Advanced Data Vault Course
However, these were intense two days with not only slides to cover, but also discussions and modelling exercises.
Hans has updated us on some recent changes to the DV standards, they are also listed on DVStandards.com website. These standards are accepted by The Data Vault & Ensemble Enthusiasts consortium as the current guidelines of Data Vault modelling. Although, the core of the Ensemble modelling and Data Vault stays the same, some patterns could be considered outdated and some better solutions could be found over time. This comes from the experience, and the change to standards is voted to be the new recommended best practice.
One of the most important and somewhat complex updates is a keyed-instance hub, it’s probably not easy to understand from reading, but would be obvious with the exercises. A Keyed-Instance Hub is a Hub that represents a logical 1:1 relationship with a Link, such that the grain of key represented by that Link, can be described (Satellites) or associated (Links) to other concepts in the model. i.e. you have already had a keyed-instance hubs in your DV model, they just acquired the name now. For example, the Sale_Line_Item hub, we always had it among the examples of sales business area model, but now we know it is a keyed-instance of the Sale and Product natural business relationship. The important update is that every relationship should have a keyed-instance hub, even if one if not easily picked up from the core business concepts business talks about.
It is always emphasised that the Ensemble modelling is following the Agile paradigm. The original Agile manifesto was written for the software development, so the The Data Vault & Ensemble Enthusiasts consortium has slightly adjusted it to be fully applicable to data warehousing. I think this is cool, I have used a reference to Agile manifesto on my customer’s projects from time to time to defend the way we develop a Data Vault, so personally I found it very helpful.

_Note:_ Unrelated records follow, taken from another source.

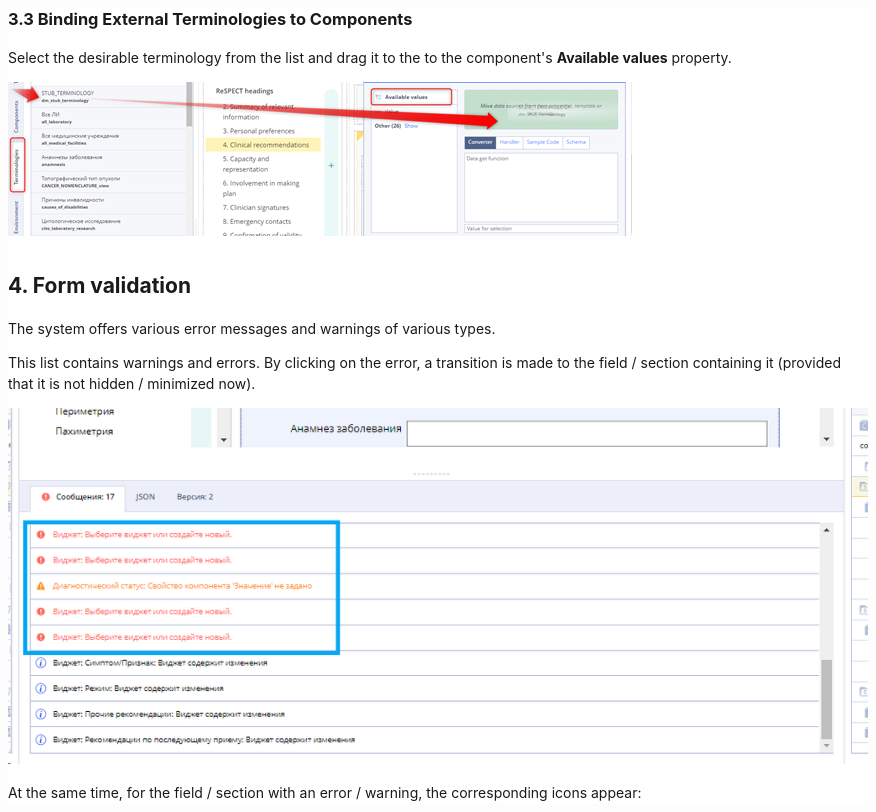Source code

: ### 3.3 Binding External Terminologies to Components <a id="Formcreation-3.3BindingExternalTerminologiestoComponents"></a>

Select the desirable terminology from the list and drag it to the to the component's **Available values** property.

![](.gitbook/assets/34833720.png)

## 4. Form validation <a id="Formcreation-4.Formvalidation"></a>

The system offers various error messages and warnings of various types.

This list contains warnings and errors. By clicking on the error, a transition is made to the field / section containing it \(provided that it is not hidden / minimized now\).

![](.gitbook/assets/34839332.png)

At the same time, for the field / section with an error / warning, the corresponding icons appear:

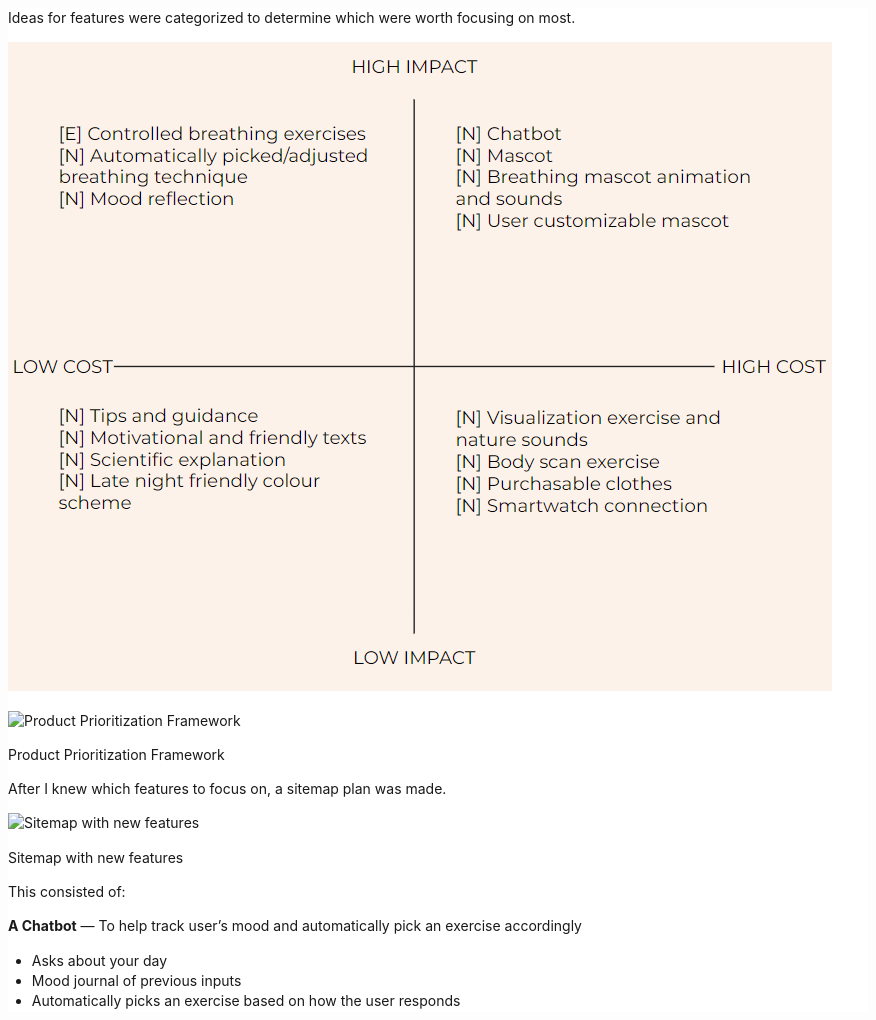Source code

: Ideas for features were categorized to determine which were worth focusing on most\.


![](/assets/images/1_3w1w2YRJZqw_7hYiX8YSSw.png)



![Product Prioritization Framework](/assets/images/0_l6D4LShOMtdRNFCv)

Product Prioritization Framework

After I knew which features to focus on, a sitemap plan was made\.


![Sitemap with new features](/assets/images/0_5te71Wtd_2LXR66T)

Sitemap with new features

This consisted of:

**A Chatbot** — To help track user’s mood and automatically pick an exercise accordingly
- Asks about your day
- Mood journal of previous inputs
- Automatically picks an exercise based on how the user responds
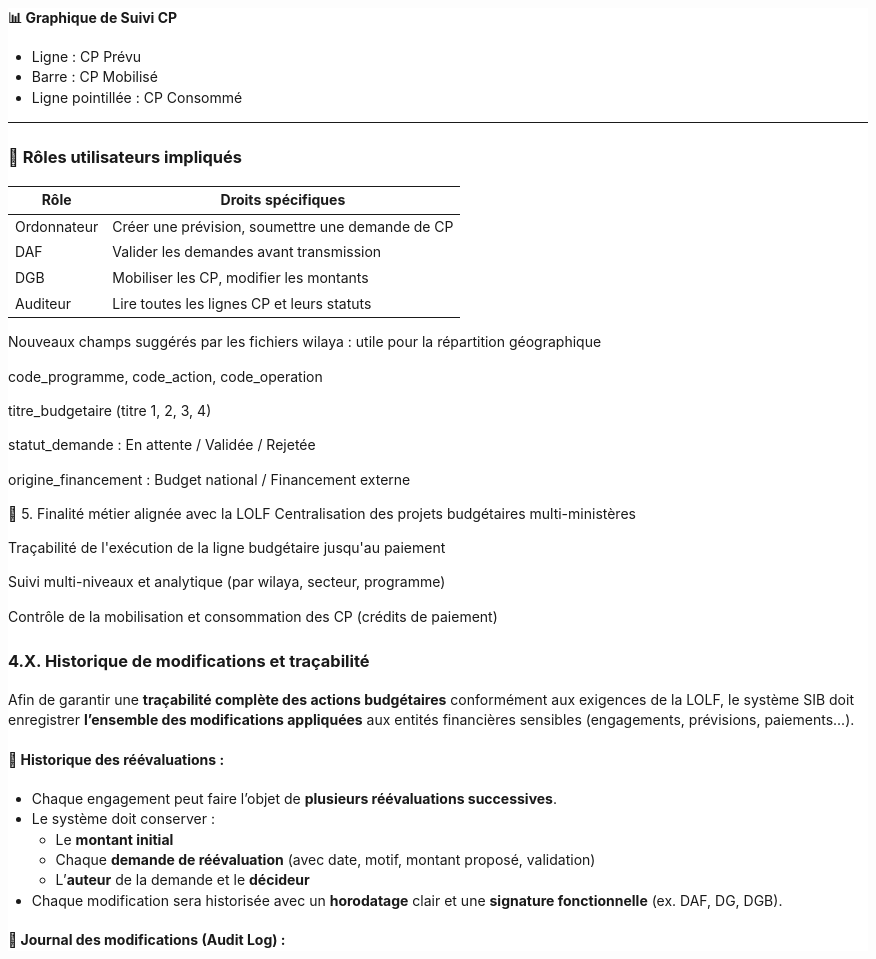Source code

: #### 📊 **Graphique de Suivi CP**

- Ligne : CP Prévu
- Barre : CP Mobilisé
- Ligne pointillée : CP Consommé

---

### 🔐 **Rôles utilisateurs impliqués**

| Rôle        | Droits spécifiques                               |
| ----------- | ------------------------------------------------ |
| Ordonnateur | Créer une prévision, soumettre une demande de CP |
| DAF         | Valider les demandes avant transmission          |
| DGB         | Mobiliser les CP, modifier les montants          |
| Auditeur    | Lire toutes les lignes CP et leurs statuts       |

Nouveaux champs suggérés par les fichiers
wilaya : utile pour la répartition géographique

code_programme, code_action, code_operation

titre_budgetaire (titre 1, 2, 3, 4)

statut_demande : En attente / Validée / Rejetée

origine_financement : Budget national / Financement externe

🎯 5. Finalité métier alignée avec la LOLF
Centralisation des projets budgétaires multi-ministères

Traçabilité de l'exécution de la ligne budgétaire jusqu'au paiement

Suivi multi-niveaux et analytique (par wilaya, secteur, programme)

Contrôle de la mobilisation et consommation des CP (crédits de paiement)

### **4.X. Historique de modifications et traçabilité**

Afin de garantir une **traçabilité complète des actions budgétaires** conformément aux exigences de la LOLF, le système SIB doit enregistrer **l’ensemble des modifications appliquées** aux entités financières sensibles (engagements, prévisions, paiements...).

#### 🔁 Historique des réévaluations :

- Chaque engagement peut faire l’objet de **plusieurs réévaluations successives**.
- Le système doit conserver :
  - Le **montant initial**
  - Chaque **demande de réévaluation** (avec date, motif, montant proposé, validation)
  - L’**auteur** de la demande et le **décideur**
- Chaque modification sera historisée avec un **horodatage** clair et une **signature fonctionnelle** (ex. DAF, DG, DGB).

#### 🧾 Journal des modifications (Audit Log) :
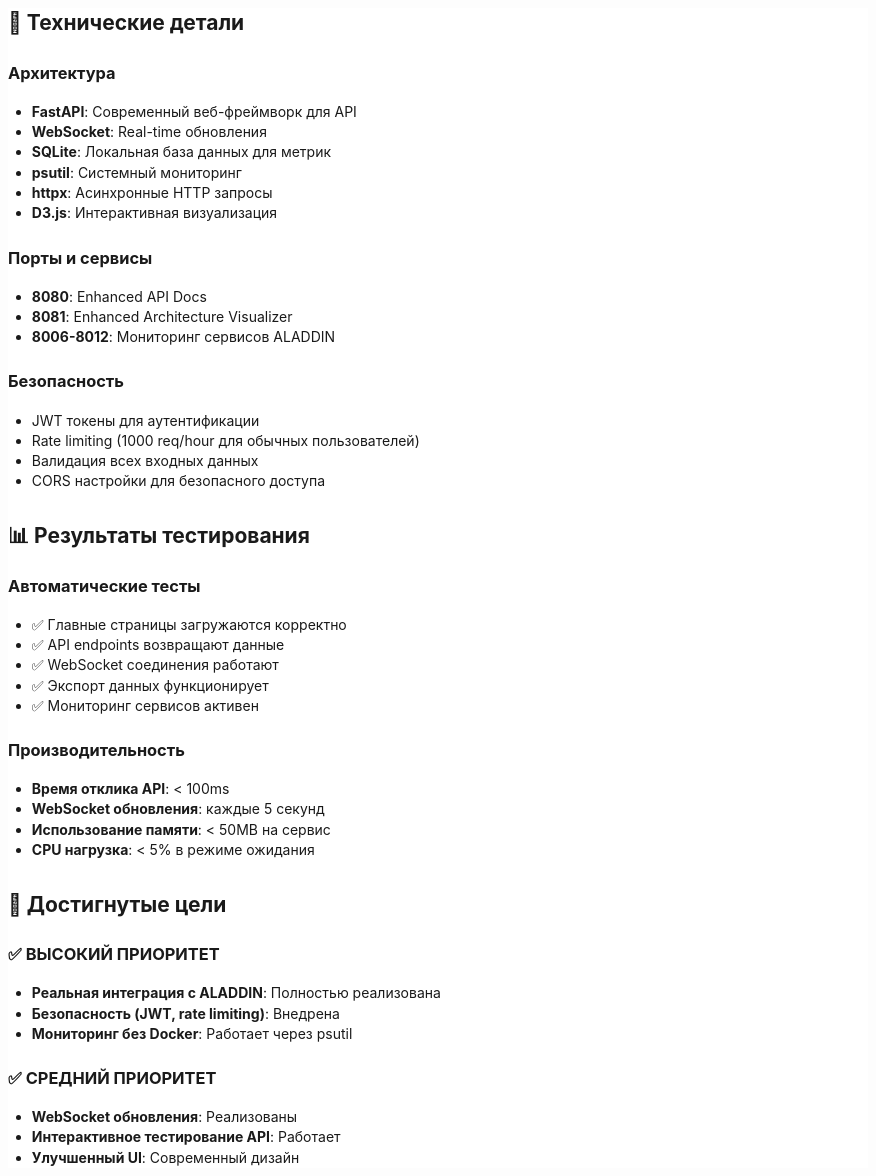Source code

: ## 🔧 Технические детали

### Архитектура
- **FastAPI**: Современный веб-фреймворк для API
- **WebSocket**: Real-time обновления
- **SQLite**: Локальная база данных для метрик
- **psutil**: Системный мониторинг
- **httpx**: Асинхронные HTTP запросы
- **D3.js**: Интерактивная визуализация

### Порты и сервисы
- **8080**: Enhanced API Docs
- **8081**: Enhanced Architecture Visualizer
- **8006-8012**: Мониторинг сервисов ALADDIN

### Безопасность
- JWT токены для аутентификации
- Rate limiting (1000 req/hour для обычных пользователей)
- Валидация всех входных данных
- CORS настройки для безопасного доступа

## 📊 Результаты тестирования

### Автоматические тесты
- ✅ Главные страницы загружаются корректно
- ✅ API endpoints возвращают данные
- ✅ WebSocket соединения работают
- ✅ Экспорт данных функционирует
- ✅ Мониторинг сервисов активен

### Производительность
- **Время отклика API**: < 100ms
- **WebSocket обновления**: каждые 5 секунд
- **Использование памяти**: < 50MB на сервис
- **CPU нагрузка**: < 5% в режиме ожидания

## 🎯 Достигнутые цели

### ✅ ВЫСОКИЙ ПРИОРИТЕТ
- **Реальная интеграция с ALADDIN**: Полностью реализована
- **Безопасность (JWT, rate limiting)**: Внедрена
- **Мониторинг без Docker**: Работает через psutil

### ✅ СРЕДНИЙ ПРИОРИТЕТ
- **WebSocket обновления**: Реализованы
- **Интерактивное тестирование API**: Работает
- **Улучшенный UI**: Современный дизайн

The discussion topics included data privacy, the Data Vault architecture and multi-timeline problems: there is never a simple answer to these problems, but rather a solution should be found for each specific implementation. On the privacy discussion we had tried to guess if the “right to be forgotten” has a loophole of forgetting the debts and misconducts alongside the rest of the information about a person. But we all agreed that the privacy should always be considered when modelling the data. On the architecture topic we had a heated discussion on “unfolding” the Same-As links into one “golden” hub record: what layer is the most appropriate for that, and whether it’s a physical or virtual one. The answer depends on many factors, including the level of the logic complexity that needs to be applied to co-located data until it could be considered integrated. Data multi-timeline is related to the problem of the current record from the business perspective vs. current record from the machines point of view: these could be different depending on the data capture mechanisms. We have just agreed to admit that this could be a can of worms, so the rational answer would be not to open it until you face the problem, i.e. keep it simple if possible. Another thing was a JSON data type in the Data Vault implementation. I firmly believe that this would break the pattern and it is not acceptable in the Business Vault layer, but the rest of the group had different thoughts on this, because there’s more and more non-structured data to handle.
The most valuable part for everyone on this course was sharing the experience: no two Data Warehouses are the same and all of us have faced different obstacles when applying the theory into practice. Sharing the ideas on modelling challenges like these could also be valuable. It’s good to stay in the loop.
Hans has mentioned the Ensemble Logical Modelling (ELM) workshops, which are a way to gather requirements. Data Vault model is totally dictated by business: it’s no more than a representation of core business concepts users talk about. But until the last year requirement gathering for the Data Vault hadn’t been formalised, so every team did the best they could do collecting the information from the users. One of the options is the BEAM methodology, which is the business requirement gathering methodology for data warehouses; but the artifact of BEAM is a star schema model, so some tweaking was required to achieve an ensemble model at the end. ELM workshop is a way to collect the information from business that naturally produces the Ensemble model instead. One course that prepares ELM workshop facilitators is scheduled to run in Wellington in July, if you are interested.
In general this was a great trip: apart from all the new things I’ve learned, there were dishes and beverages to enjoy as well. I’m eager to apply new knowledge to the next Data Vault project. Apparently, we are doing it well in Wellington: our Australian colleagues complained that companies are not so quick to adopt changes (so, many new concepts were truly new to them, while us kiwis were aware of most of them already) and also there’s not enough certified DV specialists to fulfill the market demand. Keep vaulting!